**DATA RECORDS**
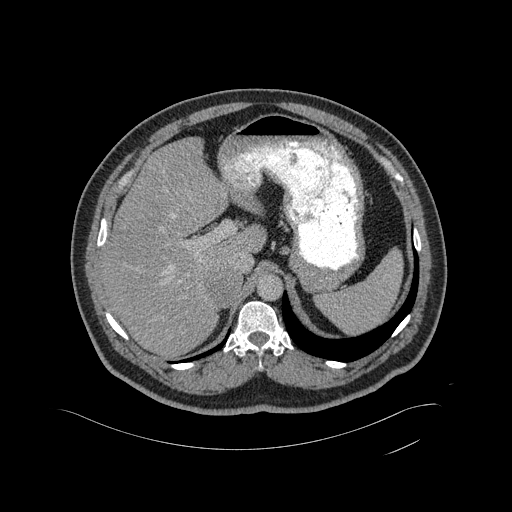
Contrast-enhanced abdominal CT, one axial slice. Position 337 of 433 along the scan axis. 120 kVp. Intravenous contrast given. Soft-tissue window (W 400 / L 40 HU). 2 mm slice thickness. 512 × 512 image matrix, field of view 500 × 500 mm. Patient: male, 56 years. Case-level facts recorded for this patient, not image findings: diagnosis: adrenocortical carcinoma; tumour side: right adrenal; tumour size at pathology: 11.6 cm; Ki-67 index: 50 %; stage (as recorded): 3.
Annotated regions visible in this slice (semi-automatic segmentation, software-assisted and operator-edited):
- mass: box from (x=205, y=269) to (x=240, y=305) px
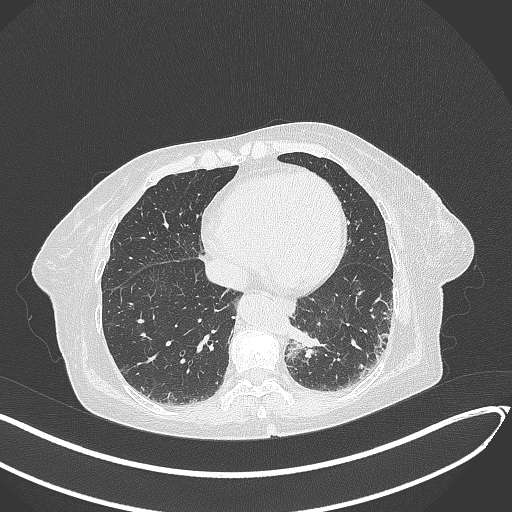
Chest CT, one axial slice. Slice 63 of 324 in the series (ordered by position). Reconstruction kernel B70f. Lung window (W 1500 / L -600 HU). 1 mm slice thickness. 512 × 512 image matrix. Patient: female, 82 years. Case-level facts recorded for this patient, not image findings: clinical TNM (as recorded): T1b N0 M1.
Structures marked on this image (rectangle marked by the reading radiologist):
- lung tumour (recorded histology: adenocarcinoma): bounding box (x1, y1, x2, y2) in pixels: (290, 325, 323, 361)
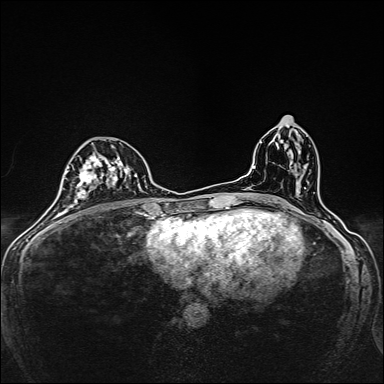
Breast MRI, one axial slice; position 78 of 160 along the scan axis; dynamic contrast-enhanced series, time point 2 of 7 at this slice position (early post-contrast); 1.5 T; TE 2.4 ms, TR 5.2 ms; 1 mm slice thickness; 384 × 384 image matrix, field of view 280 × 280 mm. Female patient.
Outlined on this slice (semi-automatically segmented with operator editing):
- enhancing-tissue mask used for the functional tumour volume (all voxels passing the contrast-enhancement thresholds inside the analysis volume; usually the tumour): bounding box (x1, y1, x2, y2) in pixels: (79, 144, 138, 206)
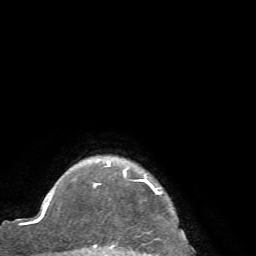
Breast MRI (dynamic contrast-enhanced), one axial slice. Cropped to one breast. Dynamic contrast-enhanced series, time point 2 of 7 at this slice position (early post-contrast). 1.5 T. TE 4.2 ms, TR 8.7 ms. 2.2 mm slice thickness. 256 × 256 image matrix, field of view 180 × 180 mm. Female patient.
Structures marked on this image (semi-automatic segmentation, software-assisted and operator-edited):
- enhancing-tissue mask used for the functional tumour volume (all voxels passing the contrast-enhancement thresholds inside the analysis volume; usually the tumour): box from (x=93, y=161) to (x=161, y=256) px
==
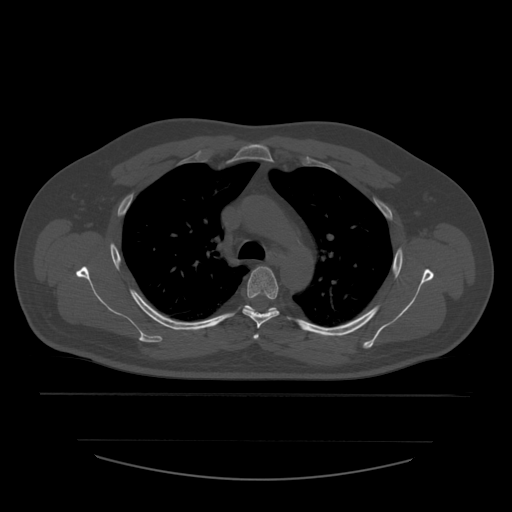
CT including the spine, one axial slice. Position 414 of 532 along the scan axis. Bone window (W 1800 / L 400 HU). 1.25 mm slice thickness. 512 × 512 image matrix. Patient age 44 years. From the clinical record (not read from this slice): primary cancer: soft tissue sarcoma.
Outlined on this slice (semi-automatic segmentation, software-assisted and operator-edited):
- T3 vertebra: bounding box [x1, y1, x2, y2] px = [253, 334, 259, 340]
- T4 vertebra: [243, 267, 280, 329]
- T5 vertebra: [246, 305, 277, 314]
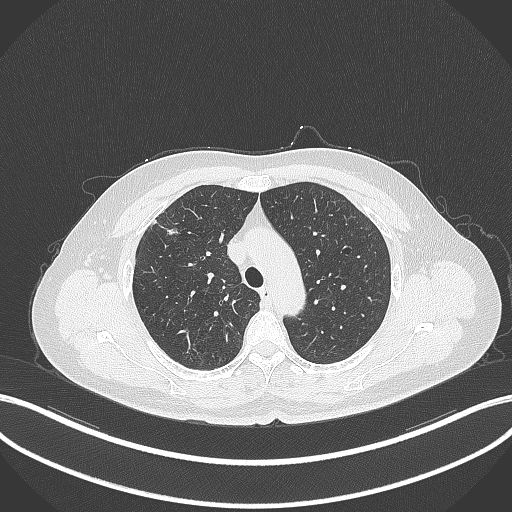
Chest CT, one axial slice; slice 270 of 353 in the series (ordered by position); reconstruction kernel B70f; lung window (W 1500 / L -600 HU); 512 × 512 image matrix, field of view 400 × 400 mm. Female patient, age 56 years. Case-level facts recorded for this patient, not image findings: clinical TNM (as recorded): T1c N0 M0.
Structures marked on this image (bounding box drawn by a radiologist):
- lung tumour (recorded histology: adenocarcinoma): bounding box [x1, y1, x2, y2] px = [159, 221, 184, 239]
...
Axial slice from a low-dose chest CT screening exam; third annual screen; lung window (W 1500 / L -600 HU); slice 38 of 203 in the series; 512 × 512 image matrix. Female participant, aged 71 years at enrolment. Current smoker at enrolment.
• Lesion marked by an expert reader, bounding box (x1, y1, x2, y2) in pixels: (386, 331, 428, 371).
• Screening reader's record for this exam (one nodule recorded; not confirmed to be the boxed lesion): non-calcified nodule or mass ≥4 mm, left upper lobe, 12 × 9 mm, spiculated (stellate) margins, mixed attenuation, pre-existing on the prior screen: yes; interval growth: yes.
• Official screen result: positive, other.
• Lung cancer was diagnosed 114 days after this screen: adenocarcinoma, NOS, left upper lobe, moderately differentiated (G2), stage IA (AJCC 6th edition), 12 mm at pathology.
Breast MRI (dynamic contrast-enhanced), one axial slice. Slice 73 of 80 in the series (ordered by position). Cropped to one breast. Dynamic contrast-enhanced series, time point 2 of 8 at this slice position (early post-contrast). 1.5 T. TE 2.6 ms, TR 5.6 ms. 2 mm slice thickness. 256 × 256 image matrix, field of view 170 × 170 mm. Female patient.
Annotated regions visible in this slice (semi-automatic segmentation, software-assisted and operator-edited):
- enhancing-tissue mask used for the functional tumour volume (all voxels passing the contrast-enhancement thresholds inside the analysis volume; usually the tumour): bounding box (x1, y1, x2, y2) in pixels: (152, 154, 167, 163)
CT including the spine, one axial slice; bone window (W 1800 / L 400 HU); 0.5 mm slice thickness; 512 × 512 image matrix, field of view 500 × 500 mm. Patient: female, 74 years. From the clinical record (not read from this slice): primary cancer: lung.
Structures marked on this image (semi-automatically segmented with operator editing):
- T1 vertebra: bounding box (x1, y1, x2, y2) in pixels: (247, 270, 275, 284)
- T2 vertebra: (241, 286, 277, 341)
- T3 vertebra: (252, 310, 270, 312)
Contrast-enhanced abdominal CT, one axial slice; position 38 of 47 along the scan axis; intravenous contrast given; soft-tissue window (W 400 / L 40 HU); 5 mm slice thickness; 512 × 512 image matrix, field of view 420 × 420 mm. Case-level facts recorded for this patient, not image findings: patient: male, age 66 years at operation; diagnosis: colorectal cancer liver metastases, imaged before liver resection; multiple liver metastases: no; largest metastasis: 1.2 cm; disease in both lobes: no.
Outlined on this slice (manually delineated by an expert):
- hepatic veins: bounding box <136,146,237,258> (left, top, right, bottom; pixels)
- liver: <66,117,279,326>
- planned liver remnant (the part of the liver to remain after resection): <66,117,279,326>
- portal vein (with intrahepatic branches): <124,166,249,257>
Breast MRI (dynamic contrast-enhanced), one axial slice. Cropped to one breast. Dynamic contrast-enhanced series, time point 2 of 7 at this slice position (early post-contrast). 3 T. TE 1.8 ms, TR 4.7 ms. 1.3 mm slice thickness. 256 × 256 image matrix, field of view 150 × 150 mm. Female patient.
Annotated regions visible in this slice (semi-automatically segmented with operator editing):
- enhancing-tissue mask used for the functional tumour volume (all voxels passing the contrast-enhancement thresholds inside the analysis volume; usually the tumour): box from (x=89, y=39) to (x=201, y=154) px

**TASK INSTRUCTIONS**
Your answer must be the lines above from the one containing "331, 428, 371)." to the one containing "mm at pathology.", both included, restated word for word.

**PROBLEM SOLUTION**
• Lesion marked by an expert reader, bounding box (x1, y1, x2, y2) in pixels: (386, 331, 428, 371).
• Screening reader's record for this exam (one nodule recorded; not confirmed to be the boxed lesion): non-calcified nodule or mass ≥4 mm, left upper lobe, 12 × 9 mm, spiculated (stellate) margins, mixed attenuation, pre-existing on the prior screen: yes; interval growth: yes.
• Official screen result: positive, other.
• Lung cancer was diagnosed 114 days after this screen: adenocarcinoma, NOS, left upper lobe, moderately differentiated (G2), stage IA (AJCC 6th edition), 12 mm at pathology.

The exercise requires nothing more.